I can break this down one more step. Despite so many listings, there aren't that many model numbers, so there is no need to keep 200,000 rows of sku & pictures. If I can break the skus down into model numbers, I can have a model_number -> pictures relation, and then have a sku -> model_number look up table (LUT). The pictures table will only have about 1,000 rows. The LUT will be similar, so I have:
Code:
dynamic (sku, product_name, a, b, c, d...)
Code:
evergreen (sku, info1, info2, info3...)
Code:
null (sku, nv1, nv2, nv3...)
Code:
pictures_via_sku (sku, pic1, pic2, pic3...)
Code:
pictures_via_model_number (model_number, pic1, pic2, pic3...)

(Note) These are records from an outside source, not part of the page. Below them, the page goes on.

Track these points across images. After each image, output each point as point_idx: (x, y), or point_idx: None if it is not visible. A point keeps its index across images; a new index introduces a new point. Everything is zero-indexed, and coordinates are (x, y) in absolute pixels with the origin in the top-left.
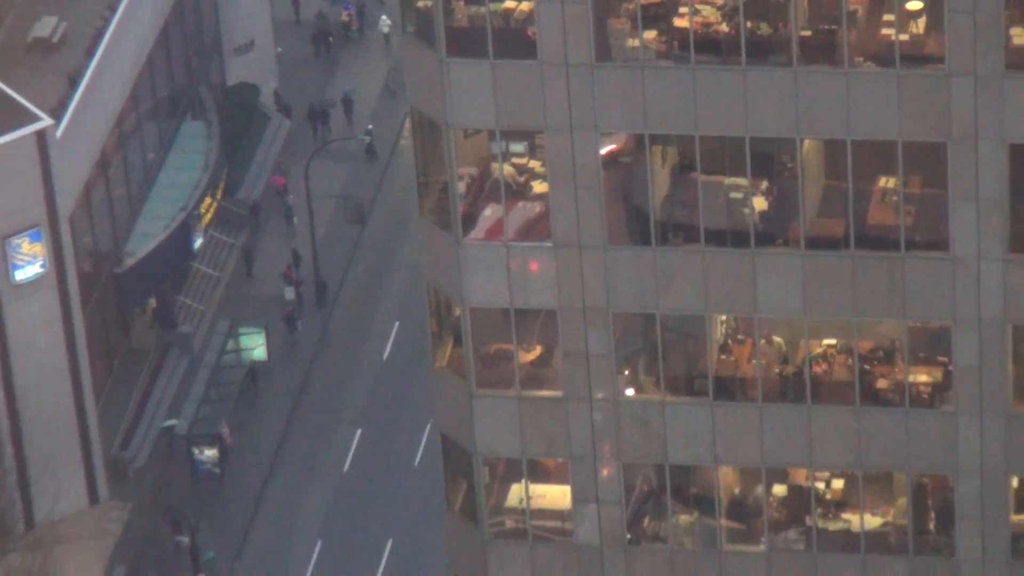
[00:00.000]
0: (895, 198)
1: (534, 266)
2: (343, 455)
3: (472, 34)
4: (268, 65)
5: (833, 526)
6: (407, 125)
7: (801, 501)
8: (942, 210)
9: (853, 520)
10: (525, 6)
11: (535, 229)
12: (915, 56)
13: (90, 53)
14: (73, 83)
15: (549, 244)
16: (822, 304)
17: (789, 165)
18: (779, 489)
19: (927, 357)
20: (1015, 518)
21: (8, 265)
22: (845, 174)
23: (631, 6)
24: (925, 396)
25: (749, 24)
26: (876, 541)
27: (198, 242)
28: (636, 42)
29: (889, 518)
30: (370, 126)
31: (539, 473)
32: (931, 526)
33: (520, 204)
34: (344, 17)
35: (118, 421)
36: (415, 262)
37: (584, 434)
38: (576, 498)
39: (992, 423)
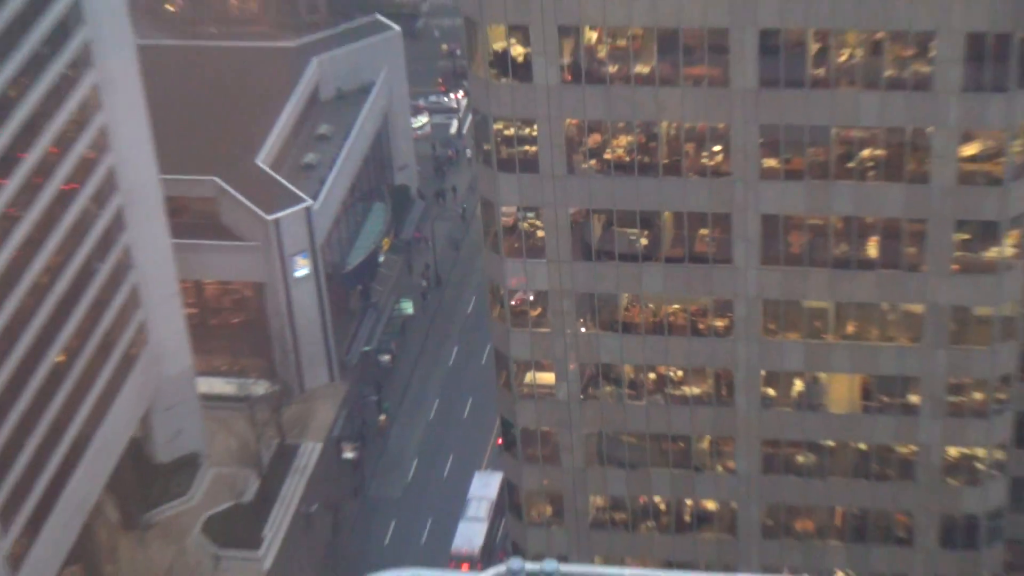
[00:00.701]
0: (708, 238)
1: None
2: (449, 357)
3: (510, 160)
4: (413, 175)
5: (677, 393)
6: (479, 203)
7: (663, 381)
8: (729, 244)
9: (687, 390)
10: (533, 149)
11: (538, 252)
12: (717, 172)
13: (329, 169)
14: (322, 184)
15: (544, 260)
16: (672, 289)
17: (657, 223)
18: (652, 375)
19: (722, 313)
20: (762, 389)
21: (293, 269)
22: (683, 227)
23: (583, 149)
24: (721, 332)
25: (639, 157)
26: (697, 400)
27: (381, 259)
28: (586, 165)
29: (704, 388)
30: (464, 205)
31: (539, 367)
32: (723, 392)
33: (531, 241)
34: (450, 153)
35: (343, 343)
36: (482, 267)
37: (561, 349)
38: (557, 378)
39: (752, 345)
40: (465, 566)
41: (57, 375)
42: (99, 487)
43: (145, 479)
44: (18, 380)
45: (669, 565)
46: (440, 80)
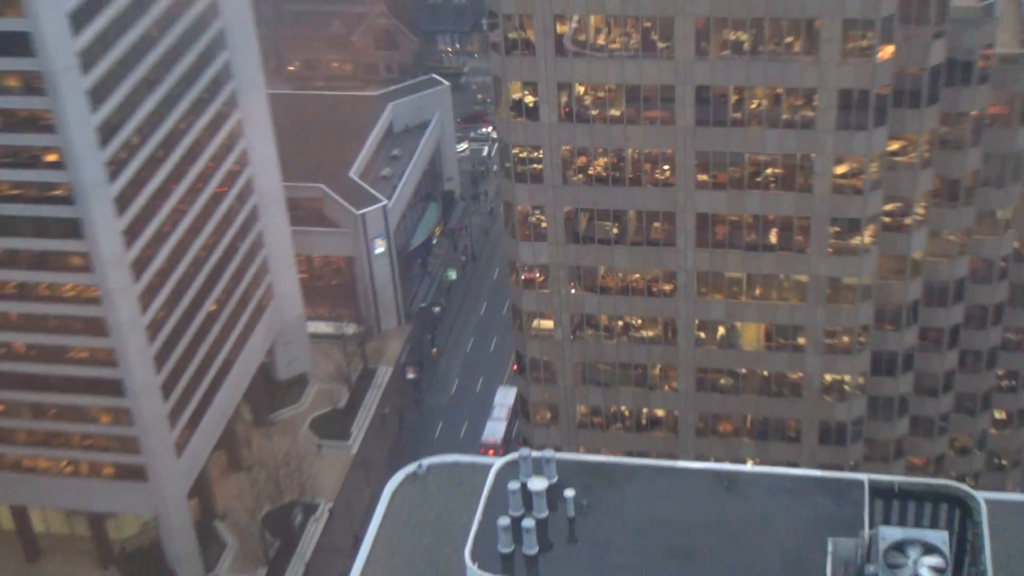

-- unfortunately, I don't have all the model numbers prepared yet, but this will be a HUGE win once it is completed. The pictures, names, and paths change constantly ---
Code:
sku_model_lookup_table (sku, model_number)
the pks are all bound to the SKU. There is actually a serial counter and sub-class column on the dynamic table, which precedes the SKU in the order, so the dynamic table looks like this. The counter serves no other purpose but to sort the products, since it does matter. The ptype simply serves as a simple way to sub-select. I could just as well do a LUT on product types as well... but YAGNI:
Code:
dynamic (pnumber, ptype, sku, product_name, a, b, c, d...)
finally:
Code:
view1 on
select
sku, a, b, c, d, e, f....
from all_them_tables
Code:
view2 on
select
sku, d, a, c, f, g, r, info1....
from all_them_tables
and that is the intended structure... The LUT will be quite valuable for many other areas I have to work with, but hopefully this gives a decent overview of the situation. Oh, right, did I forget to mention that I have to do to the above 2x?
Interestingly, the view generates the template file I need in about 17 seconds. The huge monster relation took up to 3 times as long. The problem is that it still takes about 5 minutes for a full exportation, which I guess is a habit I can easily live without.